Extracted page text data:
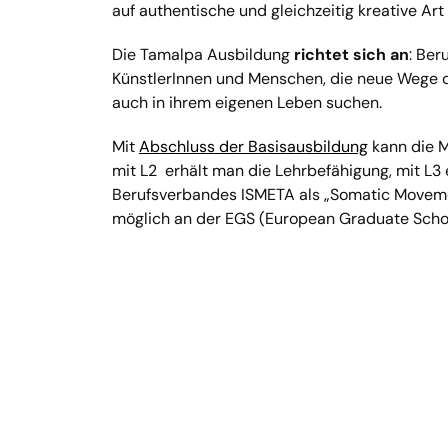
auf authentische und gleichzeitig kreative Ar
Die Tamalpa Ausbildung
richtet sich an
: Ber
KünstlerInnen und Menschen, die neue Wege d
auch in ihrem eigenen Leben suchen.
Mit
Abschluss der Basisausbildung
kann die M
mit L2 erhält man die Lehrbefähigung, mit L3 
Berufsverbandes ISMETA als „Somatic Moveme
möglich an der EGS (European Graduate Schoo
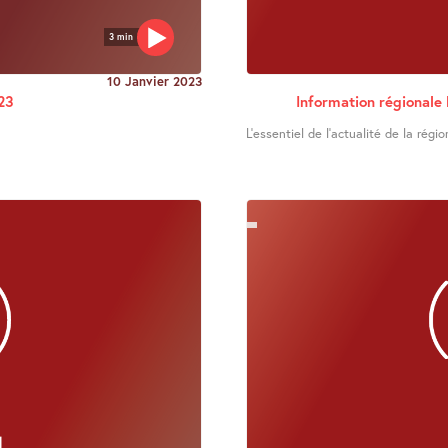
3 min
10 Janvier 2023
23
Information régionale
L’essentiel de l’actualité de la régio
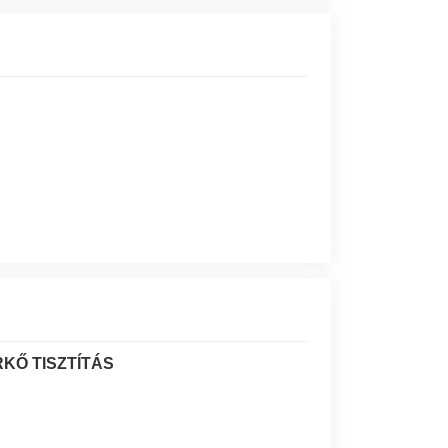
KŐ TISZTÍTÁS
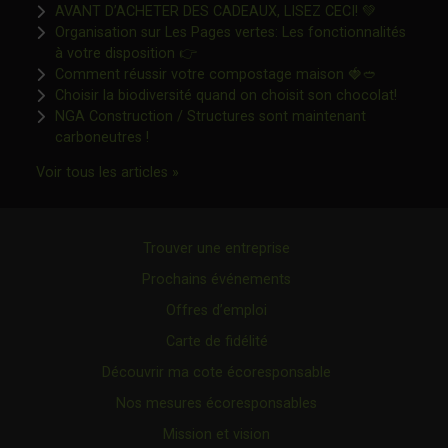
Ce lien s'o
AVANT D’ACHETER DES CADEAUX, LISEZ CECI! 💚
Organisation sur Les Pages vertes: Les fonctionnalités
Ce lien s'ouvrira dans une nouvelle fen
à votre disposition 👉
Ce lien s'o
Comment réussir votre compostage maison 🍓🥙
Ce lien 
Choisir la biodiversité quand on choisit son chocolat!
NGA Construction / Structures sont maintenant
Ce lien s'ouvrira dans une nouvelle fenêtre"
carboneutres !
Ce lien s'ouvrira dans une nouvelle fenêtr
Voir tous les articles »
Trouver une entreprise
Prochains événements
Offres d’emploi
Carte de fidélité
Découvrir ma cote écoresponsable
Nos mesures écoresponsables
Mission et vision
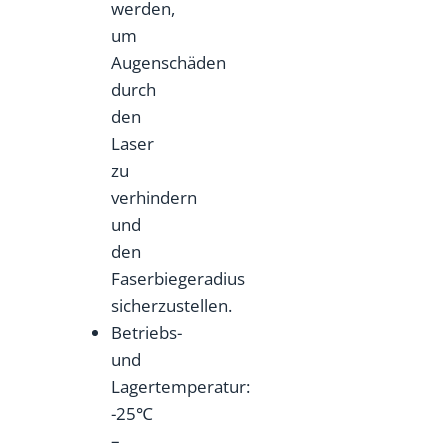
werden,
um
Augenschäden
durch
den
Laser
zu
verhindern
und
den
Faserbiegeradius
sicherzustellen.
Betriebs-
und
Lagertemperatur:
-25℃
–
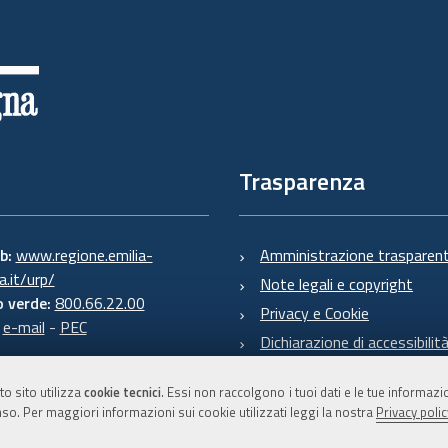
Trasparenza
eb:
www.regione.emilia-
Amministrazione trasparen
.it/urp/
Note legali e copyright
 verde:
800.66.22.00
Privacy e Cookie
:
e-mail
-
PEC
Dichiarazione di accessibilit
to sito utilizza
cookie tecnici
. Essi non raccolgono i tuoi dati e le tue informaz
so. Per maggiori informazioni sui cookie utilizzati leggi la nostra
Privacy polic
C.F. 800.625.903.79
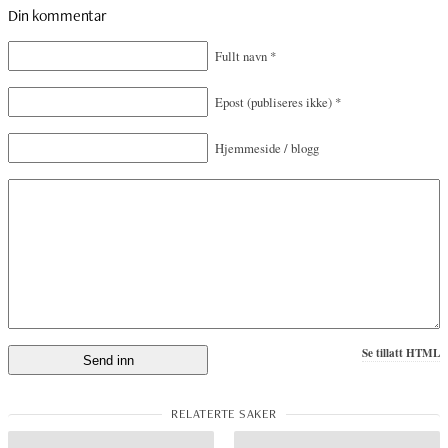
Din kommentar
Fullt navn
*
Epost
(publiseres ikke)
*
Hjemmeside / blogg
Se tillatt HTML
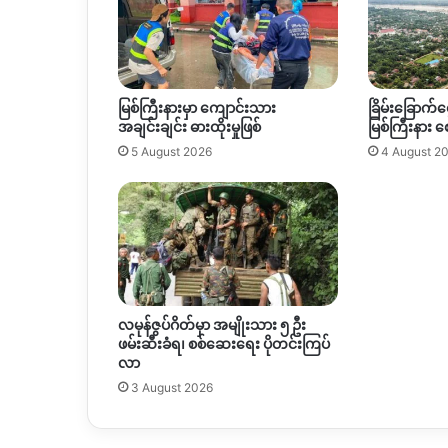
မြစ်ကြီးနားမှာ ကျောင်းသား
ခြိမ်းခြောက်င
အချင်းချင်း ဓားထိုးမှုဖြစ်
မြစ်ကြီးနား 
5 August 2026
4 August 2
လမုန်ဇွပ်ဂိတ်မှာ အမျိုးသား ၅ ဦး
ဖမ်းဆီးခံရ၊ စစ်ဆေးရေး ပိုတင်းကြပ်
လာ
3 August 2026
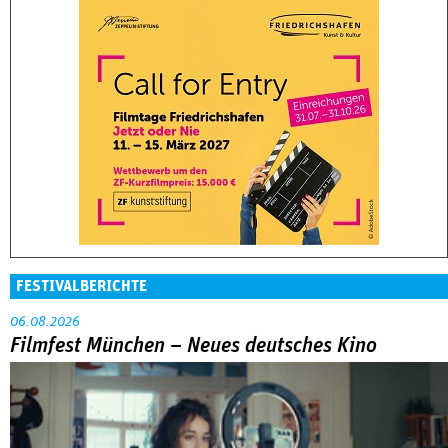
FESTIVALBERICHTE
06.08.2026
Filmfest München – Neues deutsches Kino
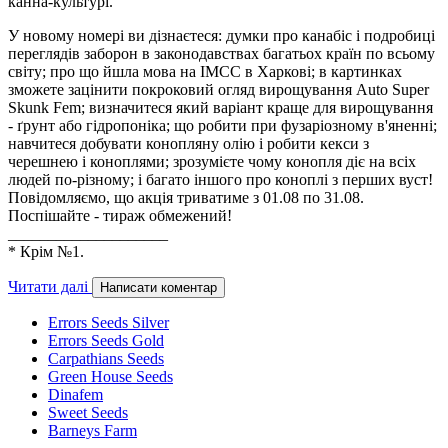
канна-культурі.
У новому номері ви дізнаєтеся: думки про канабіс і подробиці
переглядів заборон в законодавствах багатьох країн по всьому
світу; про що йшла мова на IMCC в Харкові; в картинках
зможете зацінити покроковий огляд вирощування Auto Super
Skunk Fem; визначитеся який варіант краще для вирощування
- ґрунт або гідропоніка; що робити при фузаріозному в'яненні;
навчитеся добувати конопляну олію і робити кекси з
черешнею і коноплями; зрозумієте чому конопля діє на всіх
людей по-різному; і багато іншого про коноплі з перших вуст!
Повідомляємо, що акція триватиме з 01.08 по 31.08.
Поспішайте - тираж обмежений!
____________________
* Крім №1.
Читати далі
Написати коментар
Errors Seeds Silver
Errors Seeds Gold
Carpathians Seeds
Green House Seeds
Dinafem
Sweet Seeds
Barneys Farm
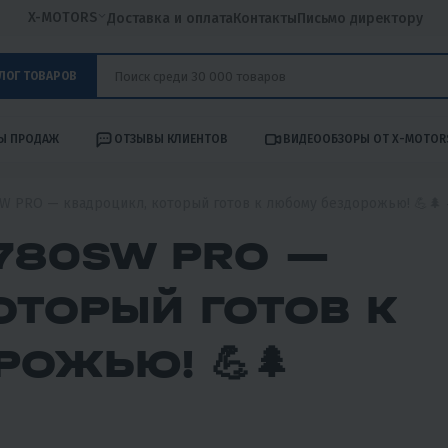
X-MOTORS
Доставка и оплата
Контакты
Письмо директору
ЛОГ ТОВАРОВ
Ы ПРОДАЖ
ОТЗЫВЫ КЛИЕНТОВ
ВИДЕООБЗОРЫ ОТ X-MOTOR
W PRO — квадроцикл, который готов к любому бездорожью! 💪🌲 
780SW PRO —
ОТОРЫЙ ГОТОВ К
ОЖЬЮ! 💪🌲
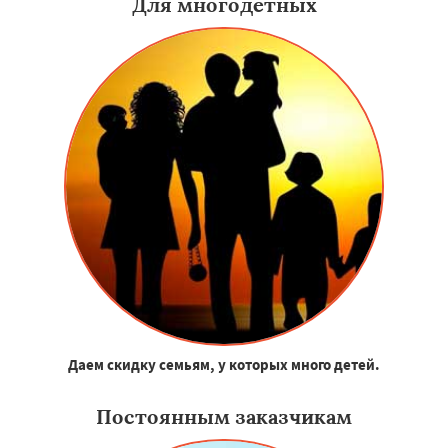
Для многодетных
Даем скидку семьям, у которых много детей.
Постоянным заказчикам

-- Task item --
Take each line above that holds the string "dans" and copy it.

-- Your response --
Ce lien s'ouvrira dans une nouvelle fen
Ce lien s'ouvrira dans une nouvelle fenêtre"
Ce lien s'ouvrira dans une nouvelle fenêtr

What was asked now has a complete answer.